In a Nov. 5 interview with CNA, Msgr. Soseman explained that America gets its name from Amerigo Vespucci, a 15th century Italian mapmaker.
Vespucci was in turn named after St. Emeric, as Amerigo is the Italian form of Emeric. “Today then, in that sense, is the name day of all the Americas,” Msgr. Soseman observed.
“When Vespucci drew the maps of the New World, he saw this continent without a name, so he put his own name on it, 'Ameriga.'”
During his remarks, the priest's thoughts turned to the United States elections which will take place Nov. 6.

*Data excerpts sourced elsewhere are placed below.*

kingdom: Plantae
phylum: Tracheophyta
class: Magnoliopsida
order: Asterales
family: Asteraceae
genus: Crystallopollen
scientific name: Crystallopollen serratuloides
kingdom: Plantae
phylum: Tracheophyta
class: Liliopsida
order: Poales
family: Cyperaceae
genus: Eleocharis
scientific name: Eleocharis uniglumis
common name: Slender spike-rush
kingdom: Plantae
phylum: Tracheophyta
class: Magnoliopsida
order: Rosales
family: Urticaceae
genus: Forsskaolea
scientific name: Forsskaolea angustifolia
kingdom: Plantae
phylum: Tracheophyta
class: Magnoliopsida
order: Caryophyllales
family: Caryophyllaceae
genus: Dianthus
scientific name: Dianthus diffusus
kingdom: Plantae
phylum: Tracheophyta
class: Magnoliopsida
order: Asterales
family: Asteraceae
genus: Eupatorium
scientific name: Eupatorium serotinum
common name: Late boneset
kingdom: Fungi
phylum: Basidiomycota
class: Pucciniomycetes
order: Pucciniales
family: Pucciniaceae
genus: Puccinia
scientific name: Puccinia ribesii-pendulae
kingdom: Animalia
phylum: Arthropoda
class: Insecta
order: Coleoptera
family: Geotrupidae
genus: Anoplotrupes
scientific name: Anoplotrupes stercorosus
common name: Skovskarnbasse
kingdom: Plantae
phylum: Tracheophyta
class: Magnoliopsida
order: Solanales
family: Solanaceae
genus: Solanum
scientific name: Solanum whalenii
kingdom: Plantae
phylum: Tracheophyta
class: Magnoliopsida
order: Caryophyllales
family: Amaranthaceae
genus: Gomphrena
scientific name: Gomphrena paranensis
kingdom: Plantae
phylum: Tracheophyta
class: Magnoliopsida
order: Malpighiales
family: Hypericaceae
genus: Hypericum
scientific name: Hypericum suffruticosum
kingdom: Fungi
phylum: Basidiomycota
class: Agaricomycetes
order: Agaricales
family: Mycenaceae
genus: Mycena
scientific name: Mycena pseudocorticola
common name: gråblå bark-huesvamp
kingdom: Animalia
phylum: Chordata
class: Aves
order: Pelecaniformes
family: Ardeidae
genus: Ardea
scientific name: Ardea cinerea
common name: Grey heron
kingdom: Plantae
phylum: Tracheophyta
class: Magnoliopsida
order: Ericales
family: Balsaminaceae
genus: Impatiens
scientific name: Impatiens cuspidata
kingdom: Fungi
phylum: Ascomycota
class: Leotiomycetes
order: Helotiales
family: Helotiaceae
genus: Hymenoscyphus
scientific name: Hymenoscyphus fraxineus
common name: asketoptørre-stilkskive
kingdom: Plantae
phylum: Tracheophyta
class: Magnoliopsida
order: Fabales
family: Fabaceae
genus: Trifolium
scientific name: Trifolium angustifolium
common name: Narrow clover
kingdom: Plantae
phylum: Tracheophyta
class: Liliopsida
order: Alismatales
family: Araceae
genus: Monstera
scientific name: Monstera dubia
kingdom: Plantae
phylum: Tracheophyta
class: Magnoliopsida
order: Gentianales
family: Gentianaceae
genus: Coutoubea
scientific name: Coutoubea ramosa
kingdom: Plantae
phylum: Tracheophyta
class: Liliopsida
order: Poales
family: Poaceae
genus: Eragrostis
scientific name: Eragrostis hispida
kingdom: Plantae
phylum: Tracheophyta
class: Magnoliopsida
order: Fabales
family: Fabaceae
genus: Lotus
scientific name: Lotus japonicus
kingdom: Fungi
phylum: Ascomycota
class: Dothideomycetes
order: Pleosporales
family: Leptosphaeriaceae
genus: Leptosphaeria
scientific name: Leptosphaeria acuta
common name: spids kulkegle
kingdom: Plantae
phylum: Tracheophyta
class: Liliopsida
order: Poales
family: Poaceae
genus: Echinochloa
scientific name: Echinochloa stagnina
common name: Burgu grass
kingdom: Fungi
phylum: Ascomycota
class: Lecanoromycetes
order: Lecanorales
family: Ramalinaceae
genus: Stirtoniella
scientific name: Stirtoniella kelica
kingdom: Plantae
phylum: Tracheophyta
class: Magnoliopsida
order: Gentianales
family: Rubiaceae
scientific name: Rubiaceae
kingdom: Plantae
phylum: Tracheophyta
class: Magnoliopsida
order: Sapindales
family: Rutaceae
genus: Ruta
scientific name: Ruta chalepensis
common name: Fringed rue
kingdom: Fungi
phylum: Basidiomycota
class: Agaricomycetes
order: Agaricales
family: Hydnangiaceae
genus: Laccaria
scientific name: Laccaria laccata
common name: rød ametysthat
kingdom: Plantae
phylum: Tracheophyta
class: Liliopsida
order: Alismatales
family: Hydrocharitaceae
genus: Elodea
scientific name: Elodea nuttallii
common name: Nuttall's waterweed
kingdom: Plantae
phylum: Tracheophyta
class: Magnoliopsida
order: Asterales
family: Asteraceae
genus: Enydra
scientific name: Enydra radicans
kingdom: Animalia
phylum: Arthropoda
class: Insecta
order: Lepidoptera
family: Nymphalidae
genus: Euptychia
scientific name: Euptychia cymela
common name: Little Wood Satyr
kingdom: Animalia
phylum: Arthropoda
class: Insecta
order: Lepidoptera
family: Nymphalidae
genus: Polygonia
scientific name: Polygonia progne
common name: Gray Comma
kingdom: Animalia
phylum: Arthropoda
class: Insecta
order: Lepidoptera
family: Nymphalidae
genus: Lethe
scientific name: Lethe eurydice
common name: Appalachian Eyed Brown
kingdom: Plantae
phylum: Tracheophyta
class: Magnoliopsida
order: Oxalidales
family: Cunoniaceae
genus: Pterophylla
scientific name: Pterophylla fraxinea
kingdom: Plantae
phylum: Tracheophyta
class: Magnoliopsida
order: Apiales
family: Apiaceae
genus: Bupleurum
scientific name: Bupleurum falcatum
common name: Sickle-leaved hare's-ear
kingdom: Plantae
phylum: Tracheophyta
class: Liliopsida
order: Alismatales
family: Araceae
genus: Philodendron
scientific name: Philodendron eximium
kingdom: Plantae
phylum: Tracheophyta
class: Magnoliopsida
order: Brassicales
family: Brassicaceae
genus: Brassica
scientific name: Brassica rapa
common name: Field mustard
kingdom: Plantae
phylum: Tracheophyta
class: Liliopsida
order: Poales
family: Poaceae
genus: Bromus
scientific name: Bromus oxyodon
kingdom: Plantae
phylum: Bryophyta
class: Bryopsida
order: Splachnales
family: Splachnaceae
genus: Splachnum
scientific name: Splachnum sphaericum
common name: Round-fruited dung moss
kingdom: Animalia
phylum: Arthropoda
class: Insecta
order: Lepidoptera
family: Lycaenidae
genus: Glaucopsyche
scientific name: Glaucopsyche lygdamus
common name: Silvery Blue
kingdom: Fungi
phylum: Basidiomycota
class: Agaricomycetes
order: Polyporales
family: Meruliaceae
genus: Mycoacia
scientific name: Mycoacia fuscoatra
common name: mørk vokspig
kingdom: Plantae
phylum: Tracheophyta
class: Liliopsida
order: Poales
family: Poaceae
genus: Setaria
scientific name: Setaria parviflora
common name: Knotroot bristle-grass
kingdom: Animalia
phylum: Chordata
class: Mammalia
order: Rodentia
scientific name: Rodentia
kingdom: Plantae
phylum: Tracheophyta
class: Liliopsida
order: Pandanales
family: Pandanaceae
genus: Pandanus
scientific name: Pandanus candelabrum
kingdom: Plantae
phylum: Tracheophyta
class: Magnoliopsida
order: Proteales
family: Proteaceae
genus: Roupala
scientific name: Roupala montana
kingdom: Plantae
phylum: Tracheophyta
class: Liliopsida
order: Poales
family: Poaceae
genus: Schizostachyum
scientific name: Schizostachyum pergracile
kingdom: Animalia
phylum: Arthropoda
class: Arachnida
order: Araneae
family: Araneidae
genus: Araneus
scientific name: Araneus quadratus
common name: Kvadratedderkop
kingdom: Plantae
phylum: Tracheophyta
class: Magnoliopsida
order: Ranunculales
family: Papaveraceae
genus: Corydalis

“My heart is filled with pride that our country has had peaceful elections since the beginning, and I expect the same for tomorrow...that we can be an example for others, that even if you disagree, you can go in to vote your conscience, and eventually there will be in a month or two a peaceful transfer of power.”
“When I study things from other parts of the world, we see terrible strife, battles at election time, and we don't have that in the United States, so I'm pleased about that.”
St. Emeric was a prince of Hungary who died in 1031. He was the son of Saint Stephen of Hungary. His tomb was the site of several healings and conversions. He was canonized in 1083 along with his father and also his teacher, Bishop Gerard Sagredo.
As St. Emeric is listed in the Roman Martyrology for Nov. 5, priests are free to celebrate a Mass in his honor at their will.
In addition to serving the Congregation of Clergy, Msgr. Soseman is a priest of the Diocese of Peoria. In January, he will have served in Rome for five years. He oversaw the collection of documents for the cause of Venerable Fulton Sheen, and assists the Sheen Foundation at coordinator of international outreach.
The monsignor also teaches the extraordinary form at the North American College in Rome, and teaches the epistles of St. Paul at the Thomas More College of Liberal Arts' Rome semester program.